WHAT IS NEEDED:
Each record that follows should be repeated exactly, with no pictures carried over.

Edit difference data
####################
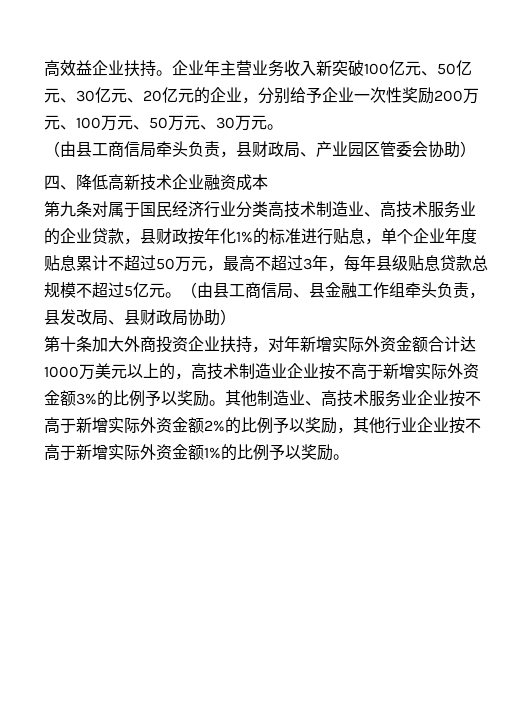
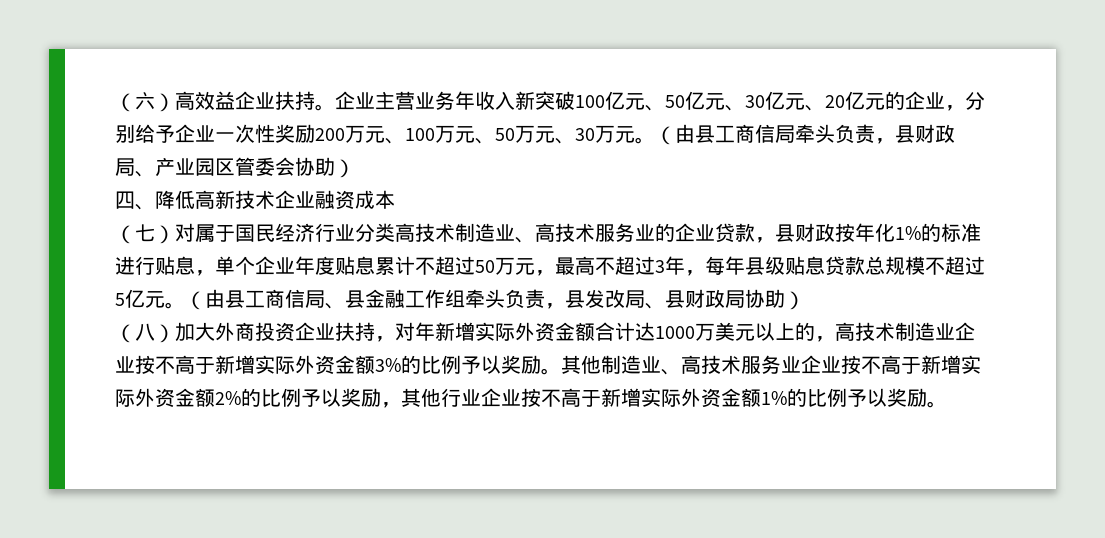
(44, 68) none -> [115,92,175,112] （六）
[204,60,220,76] 年 -> (375, 100) none
(284, 68) none -> [455,91,475,110] 年
(283, 127) // -> (655, 140) none
[44,201,92,217] 第九条 -> [115,224,175,244] （七）
[44,336,92,352] 第十条 -> [115,323,175,343] （八）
####################
RESPONSE BOX:
(44, 68) none -> [115,92,175,112] （六）
[204,60,220,76] 年 -> (375, 100) none
(284, 68) none -> [455,91,475,110] 年
(283, 127) // -> (655, 140) none
[44,201,92,217] 第九条 -> [115,224,175,244] （七）
[44,336,92,352] 第十条 -> [115,323,175,343] （八）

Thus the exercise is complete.